Mary Howard, in whom the profession of novelist incredibly coincides with great physical beauty, is infatuated by her married publisher, who professes love for her. Their problem is reflected in the plot of Mary's latest novel, and is therein solved by the girl, after living with the husband, going into conference with the wife to decide which of them more exactly fulfils his needs. Mary proposes to translate fiction into fact, and all unwittingly confides her intention to a lady who turns out to be the publisher's wife. As in most synopses of this brand of comedy, it is prudent to say that the resultant con- fusion may be better imagined than described.
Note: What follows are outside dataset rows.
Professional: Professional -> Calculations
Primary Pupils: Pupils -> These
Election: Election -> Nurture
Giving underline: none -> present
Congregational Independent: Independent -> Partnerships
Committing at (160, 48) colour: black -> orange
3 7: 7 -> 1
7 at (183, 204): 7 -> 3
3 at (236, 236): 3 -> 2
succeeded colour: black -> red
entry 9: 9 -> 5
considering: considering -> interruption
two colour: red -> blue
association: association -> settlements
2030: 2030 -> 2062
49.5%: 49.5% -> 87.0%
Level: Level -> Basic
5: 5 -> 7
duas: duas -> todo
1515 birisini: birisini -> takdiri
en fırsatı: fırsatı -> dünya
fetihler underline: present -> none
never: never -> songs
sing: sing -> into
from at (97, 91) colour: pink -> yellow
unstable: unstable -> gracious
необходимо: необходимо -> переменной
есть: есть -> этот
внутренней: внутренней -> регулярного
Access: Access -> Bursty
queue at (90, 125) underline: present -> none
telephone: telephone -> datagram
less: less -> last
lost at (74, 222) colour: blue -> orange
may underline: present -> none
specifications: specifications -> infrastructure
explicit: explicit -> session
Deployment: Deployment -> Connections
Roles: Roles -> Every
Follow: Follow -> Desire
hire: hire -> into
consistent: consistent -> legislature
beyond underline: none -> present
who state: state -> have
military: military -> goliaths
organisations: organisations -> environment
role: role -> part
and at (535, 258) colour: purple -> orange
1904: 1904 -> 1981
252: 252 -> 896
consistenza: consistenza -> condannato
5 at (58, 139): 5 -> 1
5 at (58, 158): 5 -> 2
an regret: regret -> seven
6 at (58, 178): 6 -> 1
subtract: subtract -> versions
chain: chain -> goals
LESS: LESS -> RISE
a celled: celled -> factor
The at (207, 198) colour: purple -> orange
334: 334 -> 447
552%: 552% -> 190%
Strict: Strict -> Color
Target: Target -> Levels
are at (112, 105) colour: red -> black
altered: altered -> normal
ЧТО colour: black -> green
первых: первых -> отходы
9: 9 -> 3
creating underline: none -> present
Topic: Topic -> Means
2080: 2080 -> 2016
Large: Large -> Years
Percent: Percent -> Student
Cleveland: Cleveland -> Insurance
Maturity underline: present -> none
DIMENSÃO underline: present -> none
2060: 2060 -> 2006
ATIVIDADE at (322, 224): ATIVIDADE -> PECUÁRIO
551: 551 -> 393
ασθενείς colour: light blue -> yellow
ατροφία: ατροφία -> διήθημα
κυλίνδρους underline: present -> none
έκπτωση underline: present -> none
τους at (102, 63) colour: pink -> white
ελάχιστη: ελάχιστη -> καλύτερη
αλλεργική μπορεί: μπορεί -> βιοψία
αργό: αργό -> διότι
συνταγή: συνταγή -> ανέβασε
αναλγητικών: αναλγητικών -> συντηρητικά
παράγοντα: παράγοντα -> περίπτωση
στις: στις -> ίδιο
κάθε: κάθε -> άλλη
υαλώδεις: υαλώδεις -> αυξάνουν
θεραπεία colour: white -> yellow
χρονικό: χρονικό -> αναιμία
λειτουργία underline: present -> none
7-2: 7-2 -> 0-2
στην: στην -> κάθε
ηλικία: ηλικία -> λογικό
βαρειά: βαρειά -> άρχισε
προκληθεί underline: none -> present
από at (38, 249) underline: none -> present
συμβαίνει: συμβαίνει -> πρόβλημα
This conflict of emotions is an exhibition bout, the more artificial for its occasional lapses into an embarrassing sincerity. But Miss Marie Tempest keeps the ring with tart geniality, in the role of hostess to the love-sick ; Miss Mary Newcomb plays the wife with distinction ; Miss Ann Todd makes Mary almost plausible and unquestionably decorative ; and Mr. Owen Nares gives the best performance of the evening as her dog-like but unregarded adorer. The publisher is a lay figure with creaking joints ; Mr. Cecil Ramage, stiffly exuding magnetism, could do nothing with him. Mr. Ivan Sampson plays a wholly superfluous character adequately. The dia- logue is brisk and mildly witty, but the climax of the play— the publisher's invasion of a bedroom which contains not only his love but his wife—is curiously under-written.
In fine, a success. But when all the theorizing, all the speculations, all the aphorisms and all the adjectives like " big " and "'true " and " real " have been applied to the affections of these puppets, one is left with the conviction that they did these things 'better on the Restoration stage. There at least it was a fight to a finish, and the issues at stake were not clouded with so many false values and-circumlocutions, so much portentous casuistry. Millamant may have been artificial ; but at least she did not underline this failing by making specious pretensions to reality.